HH Angus conducted a study to evaluate the feasibility of exhaust air heat recovery from the Global Relay (GR) data centre facility at 22 Gostick Place in North Vancouver, BC.

Some of the key aspects of the study included:

• The location and footprint of the heat recovery system components were studied within the context of considerable site constraints. The study evaluated the design, construction, and cost considerations for the implementation of the proposed heat recovery system.
• We investigated available heat pump technologies that would be appropriate for recovering waste heat and would satisfy the LEC DES requirements.
• The energy recovered would be used by a water source heat pump to provide hot water to the local LEC District Energy System (DES).
• A water source heat pump system was proposed as the best solution to provide the ability to recover heat from the building ventilation system. The new system would recover heat from the GR facility and would transfer this recovered heat via a hot water loop to the local LEC DES.
• Heat recovery is feasible for the facility and can provide up to 1,100 kW of heating capacity to the LEC DES.
• Constraints to the design of the heat recovery system were also identified, and included:

(i) the quantity of air exhausted from the facility is not fixed and ranges at each exhaust plenum on a seasonal basis and depending on outdoor air temperature – this impacts how much heat can be recovered at a given time;

(ii) the minimum and maximum exhaust air temperatures range from 30°C to 43°C (86°F to 110°F) - the temperature of the exhaust air will influence how much heat can be recovered from the exhaust air; and,

(iii) the cross-sectional area available for the heat recovery coil - the more cross-sectional area that is available for a given amount of heat transfer, the less deep the coil must be (and less airside pressure drop penalty is incurred).

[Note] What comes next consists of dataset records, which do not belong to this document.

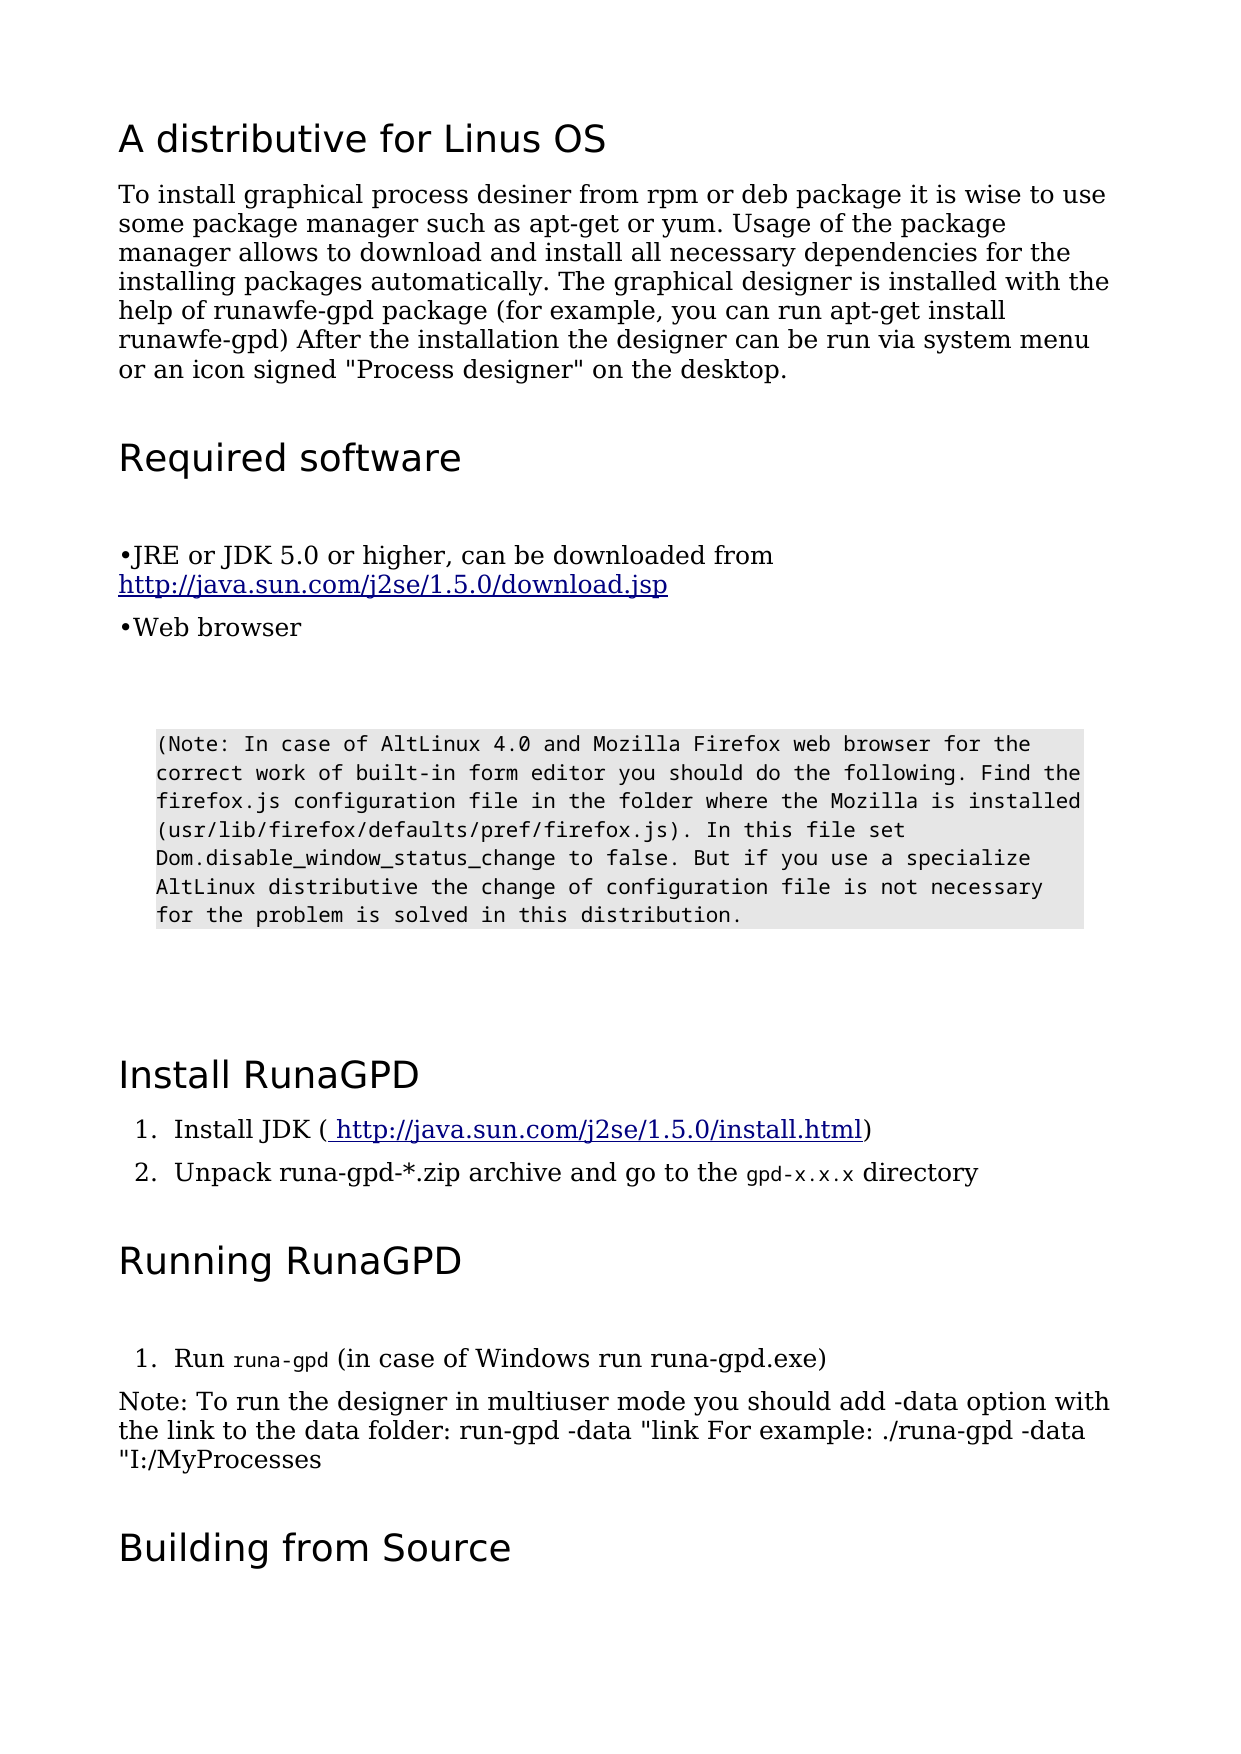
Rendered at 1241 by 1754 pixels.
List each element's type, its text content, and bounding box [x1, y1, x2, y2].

text Note: To run the designer in multiuser mode you should add -data option with the link to the data folder: run-gpd -data "link For example: ./runa-gpd -data "I:/MyProcesses [118, 1387, 1122, 1474]
list Run runa-gpd (in case of Windows run runa-gpd.exe) [118, 1344, 1122, 1373]
list JRE or JDK 5.0 or higher, can be downloaded from http://java.sun.com/j2se/1.5.0/download.jsp [118, 541, 1122, 599]
subtitle Required software [118, 436, 1122, 480]
subtitle Running RunaGPD [118, 1240, 1122, 1283]
subtitle Building from Source [118, 1527, 1122, 1571]
text (Note: In case of AltLinux 4.0 and Mozilla Firefox web browser for the correct work of built-in form editor you should do the following. Find the firefox.js configuration file in the folder where the Mozilla is installed (usr/lib/firefox/defaults/pref/firefox.js). In this file set Dom.disable_window_status_change to false. But if you use a specialize AltLinux distributive the change of configuration file is not necessary for the problem is solved in this distribution. [156, 729, 1084, 929]
text To install graphical process desiner from rpm or deb package it is wise to use some package manager such as apt-get or yum. Usage of the package manager allows to download and install all necessary dependencies for the installing packages automatically. The graphical designer is installed with the help of runawfe-gpd package (for example, you can run apt-get install runawfe-gpd) After the installation the designer can be run via system menu or an icon signed "Process designer" on the desktop. [118, 180, 1122, 384]
list Install JDK ( http://java.sun.com/j2se/1.5.0/install.html) [118, 1116, 1122, 1145]
list Web browser [118, 613, 1122, 642]
list Unpack runa-gpd-*.zip archive and go to the gpd-x.x.x directory [118, 1158, 1122, 1187]
subtitle Install RunaGPD [118, 1054, 1122, 1097]
subtitle A distributive for Linus OS [118, 118, 1122, 162]
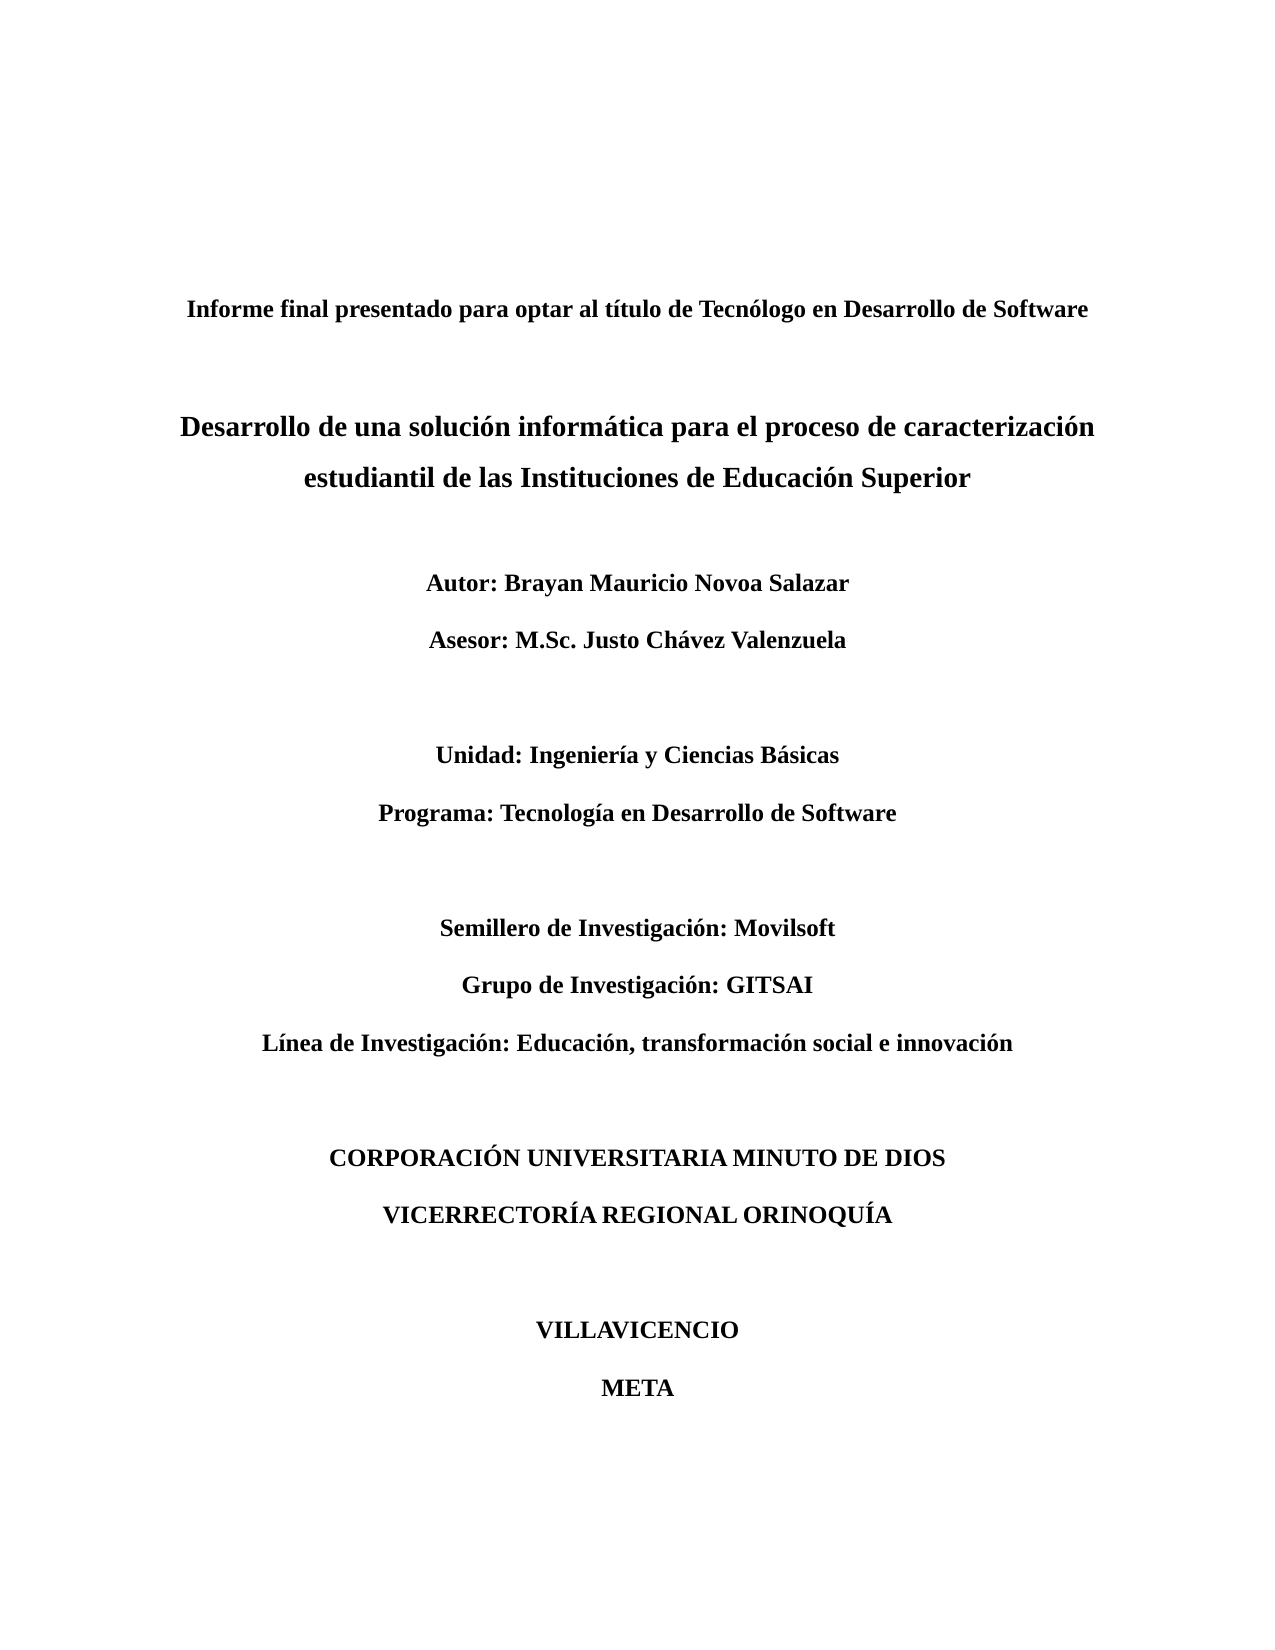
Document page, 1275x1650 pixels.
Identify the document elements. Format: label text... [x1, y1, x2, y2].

text CORPORACIÓN UNIVERSITARIA MINUTO DE DIOS [150, 1143, 1125, 1171]
text Semillero de Investigación: Movilsoft [150, 913, 1125, 941]
text Unidad: Ingeniería y Ciencias Básicas [150, 740, 1125, 769]
text Autor: Brayan Mauricio Novoa Salazar [150, 568, 1125, 596]
text Asesor: M.Sc. Justo Chávez Valenzuela [150, 625, 1125, 654]
text Informe final presentado para optar al título de Tecnólogo en Desarrollo de Software [150, 294, 1125, 323]
text VILLAVICENCIO [150, 1315, 1125, 1344]
text Desarrollo de una solución informática para el proceso de caracterización estudiantil de las Instituciones de Educación Superior [150, 409, 1125, 493]
text Línea de Investigación: Educación, transformación social e innovación [150, 1028, 1125, 1056]
text VICERRECTORÍA REGIONAL ORINOQUÍA [150, 1200, 1125, 1229]
text Grupo de Investigación: GITSAI [150, 970, 1125, 999]
text META [150, 1373, 1125, 1401]
text Programa: Tecnología en Desarrollo de Software [150, 798, 1125, 826]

The study concluded that a purpose-built containerized heat pump system would be the most suitable solution to meet the needs of the project. This new containerized structure would be conveniently located adjacent to the GR facility and would exhibit the same architectural character as the existing facility. The proposed heat pump system would include one heat pump unit (based on Emerson Heat Pumps) and four heat recovery water pumps. Control valves, piping accessories, ventilation, lighting, and system controls would all be included in the proposed pre-fabricated containerized enclosure.

Outdoor hydronic piping would connect the heat pump enclosure to the GR facility and the proposed hydronic heat recovery coil system. The heat recovery coil system would consist of four new heat recovery coils placed within the existing facility exhaust air plenums. The existing exhaust fan motors would have to be upgraded in order to address the additional pressure drop introduced by the new heat recovery coils. This fan motor upgrade would also trigger upgrades to the existing electrical infrastructure.